*** Raw data Section Begins ***

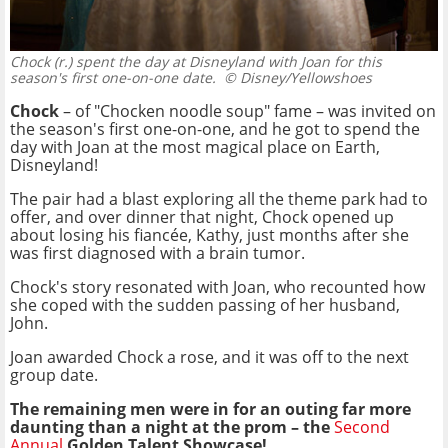
Chock (r.) spent the day at Disneyland with Joan for this
season's first one-on-one date.
© Disney/Yellowshoes
Chock
– of "Chocken noodle soup" fame – was invited on
the season's first one-on-one, and he got to spend the
day with Joan at the most magical place on Earth,
Disneyland!
The pair had a blast exploring all the theme park had to
offer, and over dinner that night, Chock opened up
about losing his fiancée, Kathy, just months after she
was first diagnosed with a brain tumor.
Chock's story resonated with Joan, who recounted how
she coped with the sudden passing of her husband,
John.
Joan awarded Chock a rose, and it was off to the next
group date.
The remaining men were in for an outing far more
daunting than a night at the prom – the
Second
Annual
Golden Talent Showcase!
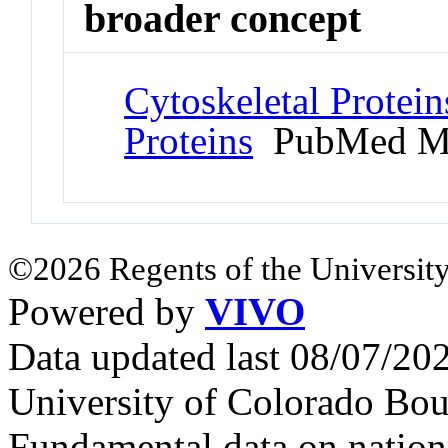
broader concept
Cytoskeletal Protein
Proteins
PubMed M
©2026 Regents of the University
Powered by
VIVO
Data updated last 08/07/2
University of Colorado Bou
Fundamental data on nationa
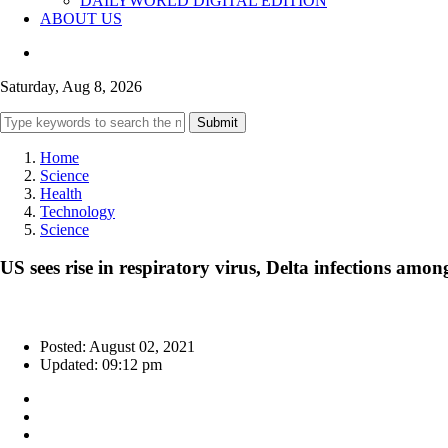
DAILYWORLD DIGITAL EDITION
ABOUT US
Saturday, Aug 8, 2026
Submit
Home
Science
Health
Technology
Science
US sees rise in respiratory virus, Delta infections amon
Posted: August 02, 2021
Updated: 09:12 pm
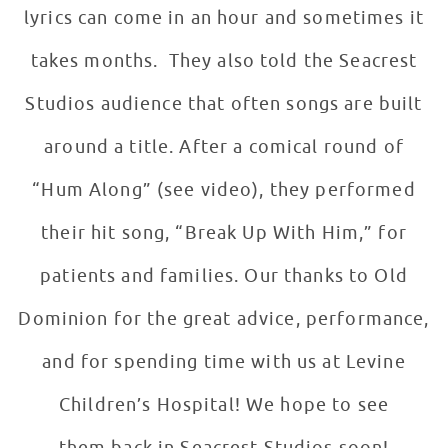
lyrics can come in an hour and sometimes it
takes months. They also told the Seacrest
Studios audience that often songs are built
around a title. After a comical round of
“Hum Along” (see video), they performed
their hit song, “Break Up With Him,” for
patients and families. Our thanks to Old
Dominion for the great advice, performance,
and for spending time with us at Levine
Children’s Hospital! We hope to see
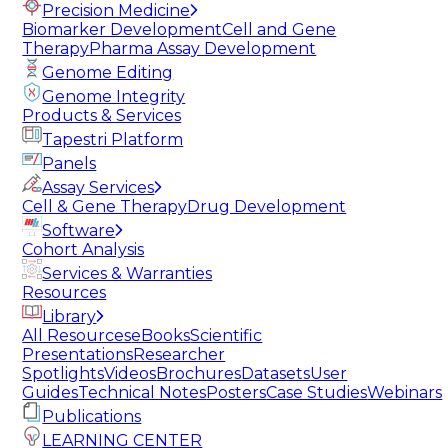
Precision Medicine
Biomarker Development
Cell and Gene
Therapy
Pharma Assay Development
Genome Editing
Genome Integrity
Products & Services
Tapestri Platform
Panels
Assay Services
Cell & Gene Therapy
Drug Development
Software
Cohort Analysis
Services & Warranties
Resources
Library
All Resources
eBooks
Scientific
Presentations
Researcher
Spotlights
Videos
Brochures
Datasets
User
Guides
Technical Notes
Posters
Case Studies
Webinars
Publications
LEARNING CENTER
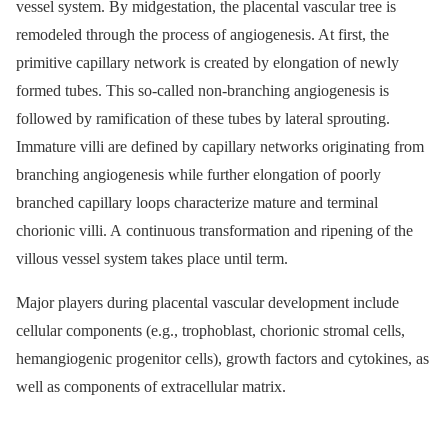
vessel system. By midgestation, the placental vascular tree is
remodeled through the process of angiogenesis. At first, the
primitive capillary network is created by elongation of newly
formed tubes. This so-called non-branching angiogenesis is
followed by ramification of these tubes by lateral sprouting.
Immature villi are defined by capillary networks originating from
branching angiogenesis while further elongation of poorly
branched capillary loops characterize mature and terminal
chorionic villi. A continuous transformation and ripening of the
villous vessel system takes place until term.
Major players during placental vascular development include
cellular components (e.g., trophoblast, chorionic stromal cells,
hemangiogenic progenitor cells), growth factors and cytokines, as
well as components of extracellular matrix.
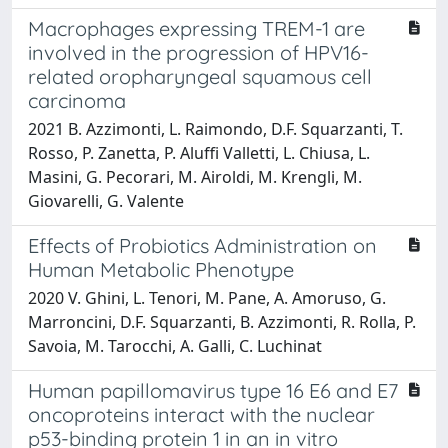
Macrophages expressing TREM-1 are
involved in the progression of HPV16-
related oropharyngeal squamous cell
carcinoma
2021 B. Azzimonti, L. Raimondo, D.F. Squarzanti, T.
Rosso, P. Zanetta, P. Aluffi Valletti, L. Chiusa, L.
Masini, G. Pecorari, M. Airoldi, M. Krengli, M.
Giovarelli, G. Valente
Effects of Probiotics Administration on
Human Metabolic Phenotype
2020 V. Ghini, L. Tenori, M. Pane, A. Amoruso, G.
Marroncini, D.F. Squarzanti, B. Azzimonti, R. Rolla, P.
Savoia, M. Tarocchi, A. Galli, C. Luchinat
Human papillomavirus type 16 E6 and E7
oncoproteins interact with the nuclear
p53-binding protein 1 in an in vitro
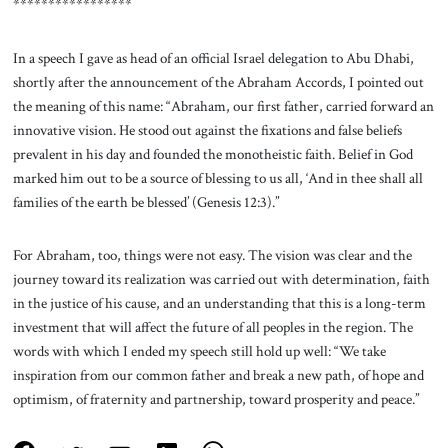
*****************
In a speech I gave as head of an official Israel delegation to Abu Dhabi,
shortly after the announcement of the Abraham Accords, I pointed out
the meaning of this name: “Abraham, our first father, carried forward an
innovative vision. He stood out against the fixations and false beliefs
prevalent in his day and founded the monotheistic faith. Belief in God
marked him out to be a source of blessing to us all, ‘And in thee shall all
families of the earth be blessed’ (Genesis 12:3).”
For Abraham, too, things were not easy. The vision was clear and the
journey toward its realization was carried out with determination, faith
in the justice of his cause, and an understanding that this is a long-term
investment that will affect the future of all peoples in the region. The
words with which I ended my speech still hold up well: “We take
inspiration from our common father and break a new path, of hope and
optimism, of fraternity and partnership, toward prosperity and peace.”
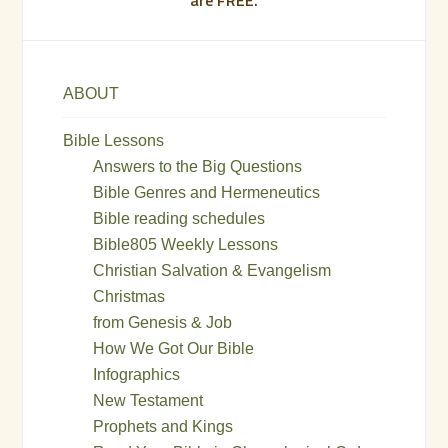
ABOUT
Bible Lessons
Answers to the Big Questions
Bible Genres and Hermeneutics
Bible reading schedules
Bible805 Weekly Lessons
Christian Salvation & Evangelism
Christmas
from Genesis & Job
How We Got Our Bible
Infographics
New Testament
Prophets and Kings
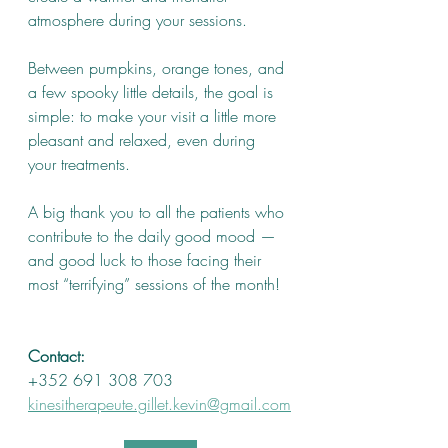
atmosphere during your sessions.
Between pumpkins, orange tones, and 
a few spooky little details, the goal is 
simple: to make your visit a little more 
pleasant and relaxed, even during 
your treatments.
A big thank you to all the patients who 
contribute to the daily good mood — 
and good luck to those facing their 
most “terrifying” sessions of the month!
Contact:
+352 691 308 703
kinesitherapeute.gillet.kevin@gmail.com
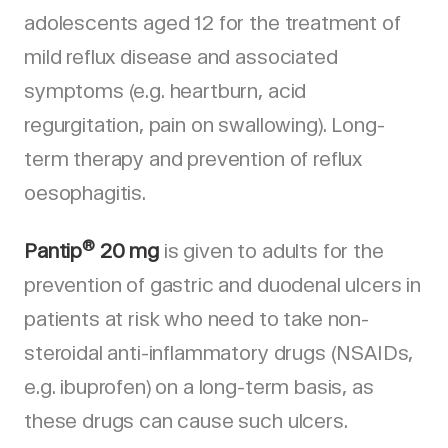
adolescents aged 12 for the treatment of
mild reflux disease and associated
symptoms (e.g. heartburn, acid
regurgitation, pain on swallowing). Long-
term therapy and prevention of reflux
oesophagitis.
®
Pantip
20 mg
is given to adults for the
prevention of gastric and duodenal ulcers in
patients at risk who need to take non-
steroidal anti-inflammatory drugs (NSAIDs,
e.g. ibuprofen) on a long-term basis, as
these drugs can cause such ulcers.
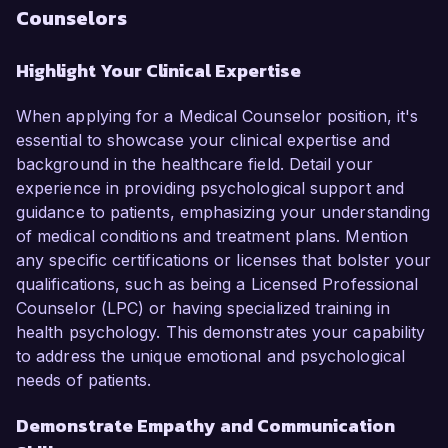
Counselors
Highlight Your Clinical Expertise
When applying for a Medical Counselor position, it's
essential to showcase your clinical expertise and
background in the healthcare field. Detail your
experience in providing psychological support and
guidance to patients, emphasizing your understanding
of medical conditions and treatment plans. Mention
any specific certifications or licenses that bolster your
qualifications, such as being a Licensed Professional
Counselor (LPC) or having specialized training in
health psychology. This demonstrates your capability
to address the unique emotional and psychological
needs of patients.
Demonstrate Empathy and Communication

*** Raw data Section Ends ***

Problem
Repeat the records above exactly, leaving out the pictures.

Result for this task
Chock (r.) spent the day at Disneyland with Joan for this
season's first one-on-one date.
© Disney/Yellowshoes
Chock
– of "Chocken noodle soup" fame – was invited on
the season's first one-on-one, and he got to spend the
day with Joan at the most magical place on Earth,
Disneyland!
The pair had a blast exploring all the theme park had to
offer, and over dinner that night, Chock opened up
about losing his fiancée, Kathy, just months after she
was first diagnosed with a brain tumor.
Chock's story resonated with Joan, who recounted how
she coped with the sudden passing of her husband,
John.
Joan awarded Chock a rose, and it was off to the next
group date.
The remaining men were in for an outing far more
daunting than a night at the prom – the
Second
Annual
Golden Talent Showcase!
broader concept
Cytoskeletal Protein
Proteins
PubMed M
©2026 Regents of the University
Powered by
VIVO
Data updated last 08/07/2
University of Colorado Bou
Fundamental data on nationa
DAILYWORLD DIGITAL EDITION
ABOUT US
Saturday, Aug 8, 2026
Submit
Home
Science
Health
Technology
Science
US sees rise in respiratory virus, Delta infections amon
Posted: August 02, 2021
Updated: 09:12 pm
lyrics can come in an hour and sometimes it
takes months. They also told the Seacrest
Studios audience that often songs are built
around a title. After a comical round of
“Hum Along” (see video), they performed
their hit song, “Break Up With Him,” for
patients and families. Our thanks to Old
Dominion for the great advice, performance,
and for spending time with us at Levine
Children’s Hospital! We hope to see
Precision Medicine
Biomarker Development
Cell and Gene
Therapy
Pharma Assay Development
Genome Editing
Genome Integrity
Products & Services
Tapestri Platform
Panels
Assay Services
Cell & Gene Therapy
Drug Development
Software
Cohort Analysis
Services & Warranties
Resources
Library
All Resources
eBooks
Scientific
Presentations
Researcher
Spotlights
Videos
Brochures
Datasets
User
Guides
Technical Notes
Posters
Case Studies
Webinars
Publications
LEARNING CENTER
vessel system. By midgestation, the placental vascular tree is
remodeled through the process of angiogenesis. At first, the
primitive capillary network is created by elongation of newly
formed tubes. This so-called non-branching angiogenesis is
followed by ramification of these tubes by lateral sprouting.
Immature villi are defined by capillary networks originating from
branching angiogenesis while further elongation of poorly
branched capillary loops characterize mature and terminal
chorionic villi. A continuous transformation and ripening of the
villous vessel system takes place until term.
Major players during placental vascular development include
cellular components (e.g., trophoblast, chorionic stromal cells,
hemangiogenic progenitor cells), growth factors and cytokines, as
well as components of extracellular matrix.
Macrophages expressing TREM-1 are
involved in the progression of HPV16-
related oropharyngeal squamous cell
carcinoma
2021 B. Azzimonti, L. Raimondo, D.F. Squarzanti, T.
Rosso, P. Zanetta, P. Aluffi Valletti, L. Chiusa, L.
Masini, G. Pecorari, M. Airoldi, M. Krengli, M.
Giovarelli, G. Valente
Effects of Probiotics Administration on
Human Metabolic Phenotype
2020 V. Ghini, L. Tenori, M. Pane, A. Amoruso, G.
Marroncini, D.F. Squarzanti, B. Azzimonti, R. Rolla, P.
Savoia, M. Tarocchi, A. Galli, C. Luchinat
Human papillomavirus type 16 E6 and E7
oncoproteins interact with the nuclear
p53-binding protein 1 in an in vitro
*****************
In a speech I gave as head of an official Israel delegation to Abu Dhabi,
shortly after the announcement of the Abraham Accords, I pointed out
the meaning of this name: “Abraham, our first father, carried forward an
innovative vision. He stood out against the fixations and false beliefs
prevalent in his day and founded the monotheistic faith. Belief in God
marked him out to be a source of blessing to us all, ‘And in thee shall all
families of the earth be blessed’ (Genesis 12:3).”
For Abraham, too, things were not easy. The vision was clear and the
journey toward its realization was carried out with determination, faith
in the justice of his cause, and an understanding that this is a long-term
investment that will affect the future of all peoples in the region. The
words with which I ended my speech still hold up well: “We take
inspiration from our common father and break a new path, of hope and
optimism, of fraternity and partnership, toward prosperity and peace.”
ABOUT
Bible Lessons
Answers to the Big Questions
Bible Genres and Hermeneutics
Bible reading schedules
Bible805 Weekly Lessons
Christian Salvation & Evangelism
Christmas
from Genesis & Job
How We Got Our Bible
Infographics
New Testament
Prophets and Kings
atmosphere during your sessions.
Between pumpkins, orange tones, and 
a few spooky little details, the goal is 
simple: to make your visit a little more 
pleasant and relaxed, even during 
your treatments.
A big thank you to all the patients who 
contribute to the daily good mood — 
and good luck to those facing their 
most “terrifying” sessions of the month!
Contact:
+352 691 308 703
kinesitherapeute.gillet.kevin@gmail.com
adolescents aged 12 for the treatment of
mild reflux disease and associated
symptoms (e.g. heartburn, acid
regurgitation, pain on swallowing). Long-
term therapy and prevention of reflux
oesophagitis.
®
Pantip
20 mg
is given to adults for the
prevention of gastric and duodenal ulcers in
patients at risk who need to take non-
steroidal anti-inflammatory drugs (NSAIDs,
e.g. ibuprofen) on a long-term basis, as
these drugs can cause such ulcers.
Counselors
Highlight Your Clinical Expertise
When applying for a Medical Counselor position, it's
essential to showcase your clinical expertise and
background in the healthcare field. Detail your
experience in providing psychological support and
guidance to patients, emphasizing your understanding
of medical conditions and treatment plans. Mention
any specific certifications or licenses that bolster your
qualifications, such as being a Licensed Professional
Counselor (LPC) or having specialized training in
health psychology. This demonstrates your capability
to address the unique emotional and psychological
needs of patients.
Demonstrate Empathy and Communication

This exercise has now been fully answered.